SOURCE DOCUMENT
────────────────────

OpenQTS: Open Complete Tang Poems Dataset (全唐詩)

A machine-readable edition of the Quan Tang Shi (全唐詩), or Complete Tang Poems. OpenQTS provides a unique identifier (UID) for every poem and enriches ~4,000+ authors with biographical data linked to Wikidata, CBDB, and VIAF. Includes algorithmic inference for missing historical metadata and preserves editorial context like prefaces and interlinear notes.

Overview

Metric	Value
Volumes	900
Poems	~50,000
Authors	~4,000+
Time Period	Tang Dynasty (618–907 CE)

Features

Complete corpus: All 900 volumes of the Quan Tang Shi
Structured format: Clean json with unique identifiers (UIDs)
Rich author metadata: Wikidata IDs, English names, birth/death years, gender, occupations, academic degrees
Authority file links: CBDB, VIAF, and Library of Congress IDs where available
Period classification: Authors tagged as Early/High/Middle/Late Tang
Multi-part poem handling: Indexing for poem sequences (其一, 其二, etc.)
Editorial content: Preserved prefaces (序), notes, and textual variants (where they're available)
Collaborative poems: Proper attribution for 聯句 (linked verse)

Dataset Structure

The dataset consists of two types of files:

Volume Files (`volume_NNN.json`)

Individual JSON files for each of the 900 volumes, plus a combined file. Each contains an array of poem objects:

{
  "uid": "QTS_001_003_01",
  "volume": 1,
  "author": {
    "canonical": "李世民",
    "recorded": "李世民",
    "wikidata_id": "Q9700",
    "english_name": "Emperor Taizong of Tang",
    "gender": "male",
    "period": "Early Tang"
  },
  "title": "帝京篇十首 一",
  "poem": [
    "秦川雄帝宅",
    "函谷壯皇居",
    "綺殿千尋起",
    "離宮百雉餘"

────────────────────

Stored data
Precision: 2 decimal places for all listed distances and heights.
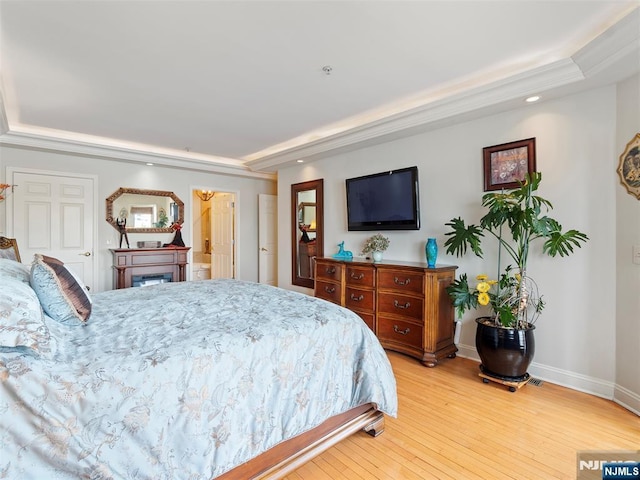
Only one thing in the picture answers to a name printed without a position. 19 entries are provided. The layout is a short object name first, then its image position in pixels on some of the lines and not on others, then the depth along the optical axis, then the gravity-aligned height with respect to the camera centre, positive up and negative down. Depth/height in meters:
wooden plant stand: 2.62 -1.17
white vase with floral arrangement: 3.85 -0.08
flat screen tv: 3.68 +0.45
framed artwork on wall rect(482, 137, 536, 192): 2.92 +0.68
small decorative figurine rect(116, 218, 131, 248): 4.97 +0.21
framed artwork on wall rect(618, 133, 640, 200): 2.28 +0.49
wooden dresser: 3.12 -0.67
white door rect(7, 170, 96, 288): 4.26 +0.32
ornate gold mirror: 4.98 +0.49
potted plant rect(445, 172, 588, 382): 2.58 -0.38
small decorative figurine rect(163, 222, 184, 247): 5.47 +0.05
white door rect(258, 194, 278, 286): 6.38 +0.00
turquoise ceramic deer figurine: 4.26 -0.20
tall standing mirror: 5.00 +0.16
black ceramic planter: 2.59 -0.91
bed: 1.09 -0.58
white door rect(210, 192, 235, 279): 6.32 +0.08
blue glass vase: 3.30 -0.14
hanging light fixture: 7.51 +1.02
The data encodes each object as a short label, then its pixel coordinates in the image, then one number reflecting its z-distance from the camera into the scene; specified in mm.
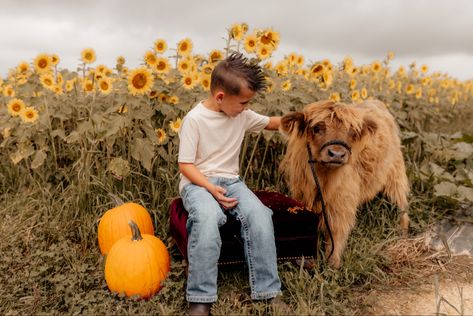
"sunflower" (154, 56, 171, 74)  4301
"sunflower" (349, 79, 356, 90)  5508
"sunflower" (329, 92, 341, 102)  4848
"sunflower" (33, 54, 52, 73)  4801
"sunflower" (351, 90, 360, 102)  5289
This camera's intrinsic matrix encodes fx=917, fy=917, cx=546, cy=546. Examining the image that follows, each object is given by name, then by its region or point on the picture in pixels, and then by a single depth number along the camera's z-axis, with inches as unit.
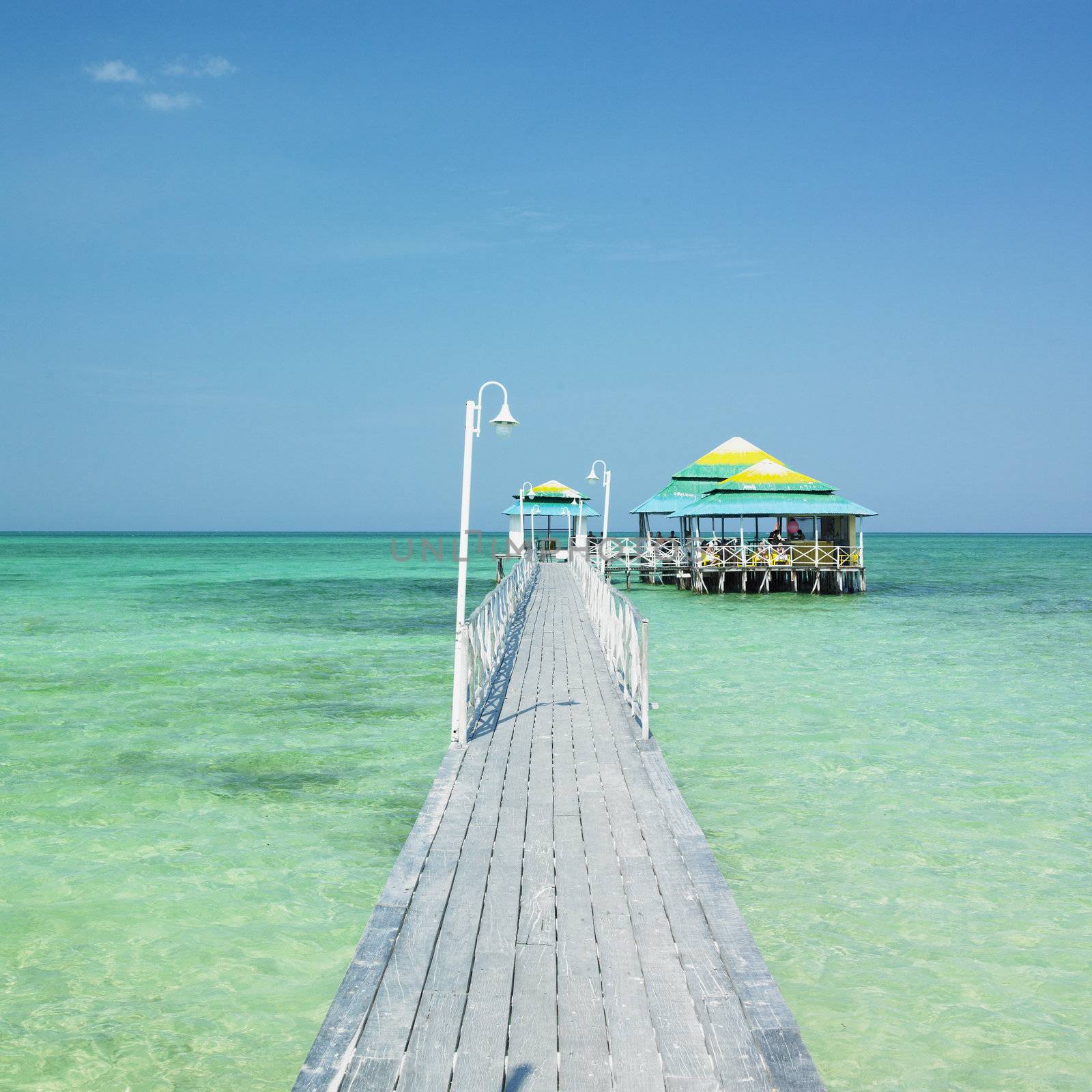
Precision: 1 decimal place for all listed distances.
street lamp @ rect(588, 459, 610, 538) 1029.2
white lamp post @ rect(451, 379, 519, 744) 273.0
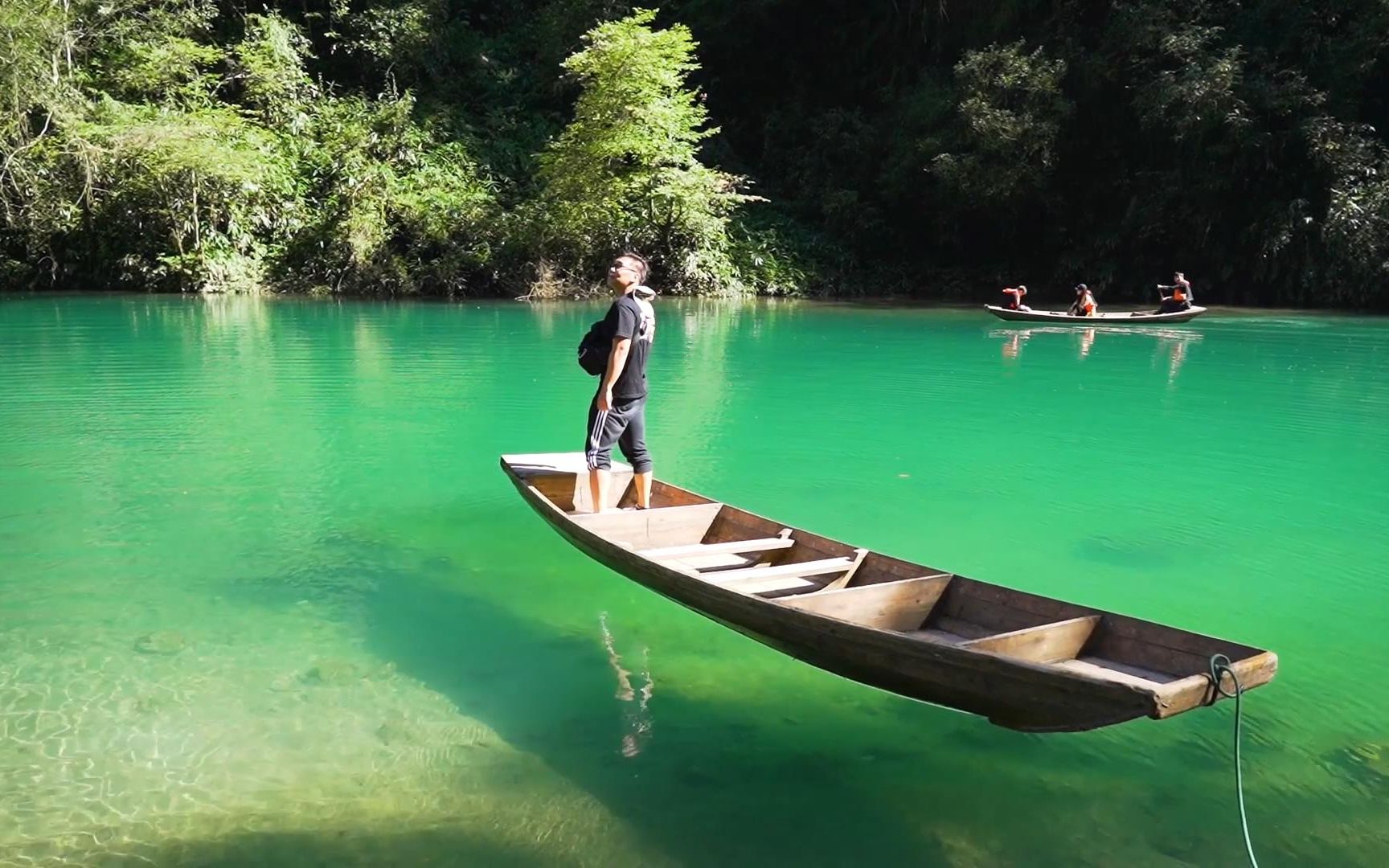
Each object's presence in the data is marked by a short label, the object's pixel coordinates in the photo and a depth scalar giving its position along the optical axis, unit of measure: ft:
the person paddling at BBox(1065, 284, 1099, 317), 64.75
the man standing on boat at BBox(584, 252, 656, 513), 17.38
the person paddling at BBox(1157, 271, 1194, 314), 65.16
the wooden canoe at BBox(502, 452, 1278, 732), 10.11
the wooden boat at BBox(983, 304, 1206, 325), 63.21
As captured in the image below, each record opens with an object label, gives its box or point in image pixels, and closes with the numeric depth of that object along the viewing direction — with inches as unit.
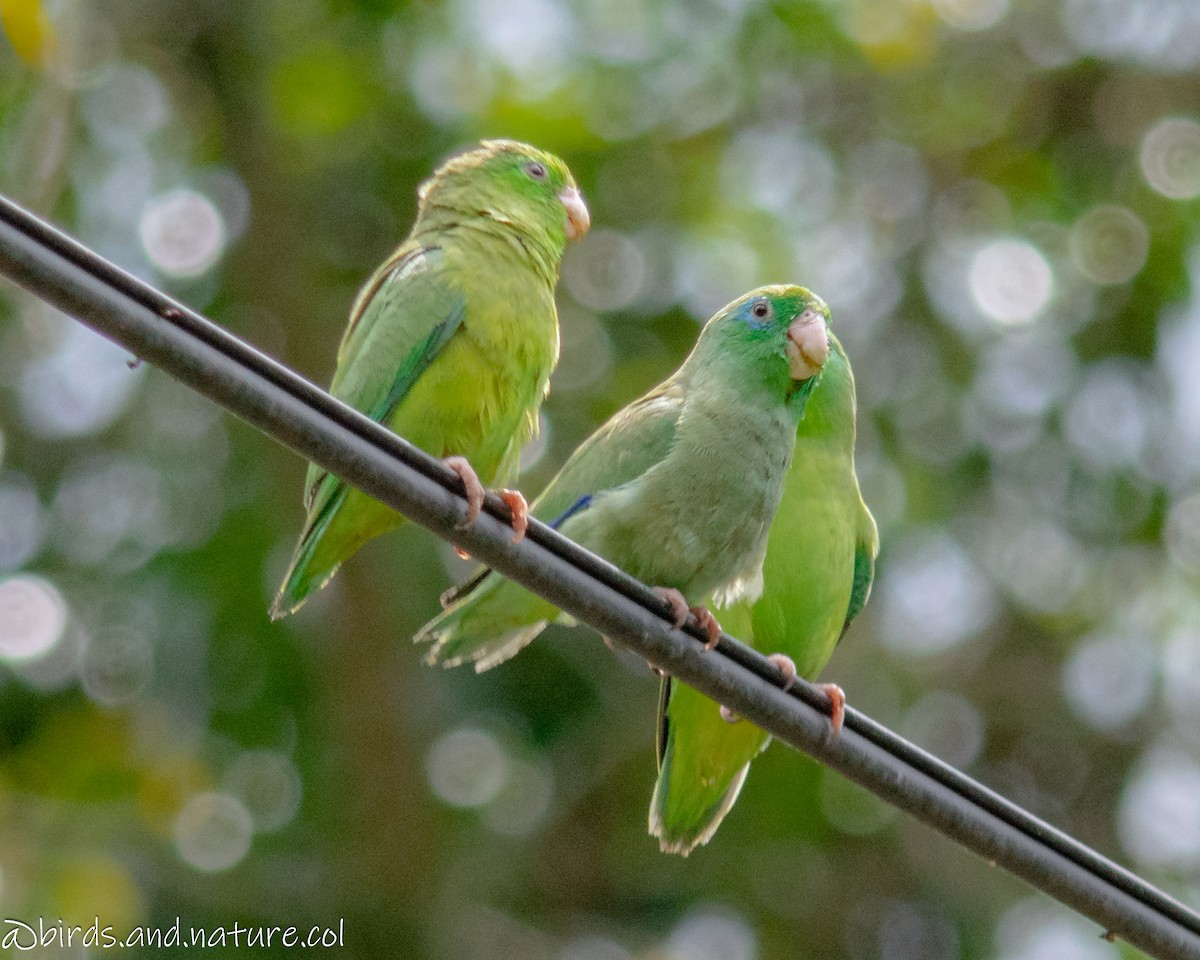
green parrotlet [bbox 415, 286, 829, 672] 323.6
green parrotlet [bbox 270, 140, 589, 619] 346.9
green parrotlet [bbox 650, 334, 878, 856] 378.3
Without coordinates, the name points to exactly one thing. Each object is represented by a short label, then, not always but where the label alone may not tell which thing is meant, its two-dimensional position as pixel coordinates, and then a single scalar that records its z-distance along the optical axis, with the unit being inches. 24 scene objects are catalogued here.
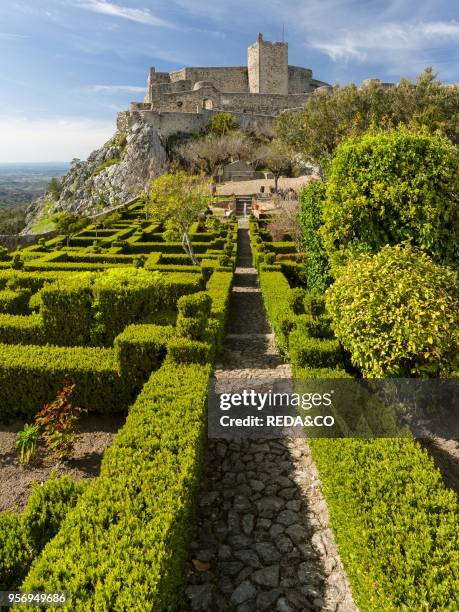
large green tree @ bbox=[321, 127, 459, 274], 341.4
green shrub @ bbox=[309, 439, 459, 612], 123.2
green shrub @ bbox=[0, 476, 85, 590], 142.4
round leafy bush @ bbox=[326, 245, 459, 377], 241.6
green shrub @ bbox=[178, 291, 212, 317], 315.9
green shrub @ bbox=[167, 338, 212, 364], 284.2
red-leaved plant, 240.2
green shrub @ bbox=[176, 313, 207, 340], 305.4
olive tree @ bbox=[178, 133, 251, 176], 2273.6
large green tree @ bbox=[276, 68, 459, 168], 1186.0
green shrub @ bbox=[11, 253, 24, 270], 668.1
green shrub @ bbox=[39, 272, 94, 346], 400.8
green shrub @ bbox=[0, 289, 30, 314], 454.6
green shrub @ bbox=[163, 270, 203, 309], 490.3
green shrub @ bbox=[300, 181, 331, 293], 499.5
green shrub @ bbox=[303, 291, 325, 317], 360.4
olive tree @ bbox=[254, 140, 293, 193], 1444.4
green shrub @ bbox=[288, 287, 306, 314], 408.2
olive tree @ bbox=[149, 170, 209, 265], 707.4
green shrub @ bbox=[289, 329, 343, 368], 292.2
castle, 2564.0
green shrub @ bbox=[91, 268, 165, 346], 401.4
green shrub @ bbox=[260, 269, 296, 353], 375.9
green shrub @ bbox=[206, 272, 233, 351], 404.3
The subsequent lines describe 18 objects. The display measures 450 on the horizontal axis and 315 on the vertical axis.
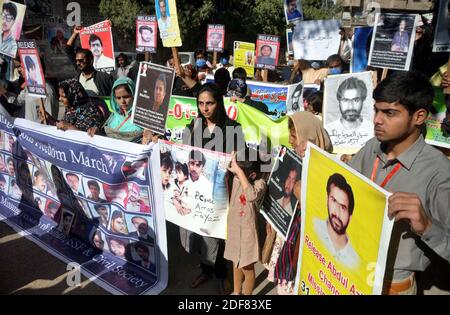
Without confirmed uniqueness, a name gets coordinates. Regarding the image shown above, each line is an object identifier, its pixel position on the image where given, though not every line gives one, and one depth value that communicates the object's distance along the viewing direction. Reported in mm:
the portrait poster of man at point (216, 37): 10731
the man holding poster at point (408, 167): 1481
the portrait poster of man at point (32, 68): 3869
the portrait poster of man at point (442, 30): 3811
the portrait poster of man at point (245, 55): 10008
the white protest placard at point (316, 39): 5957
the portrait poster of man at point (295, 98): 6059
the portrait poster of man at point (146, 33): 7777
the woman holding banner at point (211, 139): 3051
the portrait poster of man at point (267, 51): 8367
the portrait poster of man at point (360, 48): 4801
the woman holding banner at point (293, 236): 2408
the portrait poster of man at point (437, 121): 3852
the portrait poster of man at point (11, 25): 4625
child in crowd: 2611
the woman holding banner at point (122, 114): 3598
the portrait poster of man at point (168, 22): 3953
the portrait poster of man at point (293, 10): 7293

────────────────────

WHAT YOU WILL DO
(A) In the OpenQTS page, change "machine-readable" to "computer-readable" in the part that opens with the words containing "OpenQTS: Open Complete" and closes with "Dynasty (618–907 CE)", and give that part back.
(B) According to the OpenQTS page, which authority files are author records linked to where available?
(C) Pick up the OpenQTS page from its last line and carry it on.
These rows come from a separate source.

RESPONSES FOR EACH TASK
(A)
OpenQTS: Open Complete Tang Poems Dataset (全唐詩)

A computer-readable edition of the Quan Tang Shi (全唐詩), or Complete Tang Poems. OpenQTS provides a unique identifier (UID) for every poem and enriches ~4,000+ authors with biographical data linked to Wikidata, CBDB, and VIAF. Includes algorithmic inference for missing historical metadata and preserves editorial context like prefaces and interlinear notes.

Overview

Metric	Value
Volumes	900
Poems	~50,000
Authors	~4,000+
Time Period	Tang Dynasty (618–907 CE)

(B) CBDB, VIAF, and the Library of Congress.

(C)
  ],
  "part_index": 1,
  "total_parts": 10,
  "preface": "予以萬幾之暇...",
  "notes": ["editorial annotations"]
}

Poem Fields

Field	Type	Description
`uid`	string	Unique identifier (format: `QTS_VVV_EEE_PP`)
`volume`	integer	Volume number (1–900)
`author`	object	Author metadata (see below)
`title`	string	Poem title
`poem`	array	Lines of the poem
`part_index`	integer?	Part number for multi-part poems (1-based)
`total_parts`	integer?	Total parts in a multi-part poem
`preface`	string?	Authorial preface (序)
`notes`	array?	Editorial annotations
`variants`	array?	Textual variants from manuscript traditions

Embedded Author Fields (in poems)

Poems include a minimal author object for self-contained usage:

Field	Type	Description
`canonical`	string	Canonical name (from Wikisource Author: link)
`recorded`	string	Name as displayed in the source text
`wikidata_id`	string?	Wikidata Q-ID (e.g., `Q9700`)
`english_name`	string?	English name from Wikidata
`gender`	string?	`male`, `female`, or `unknown`
`period`	string?	`Early Tang`, `High Tang`, `Middle Tang`, or `Late Tang`

Author Database (`authors.json`)

A separate file containing full metadata for all authors, keyed by canonical name:

  "李世民": {
    "canonical": "李世民",
    "recorded_variants": [
      "李世民"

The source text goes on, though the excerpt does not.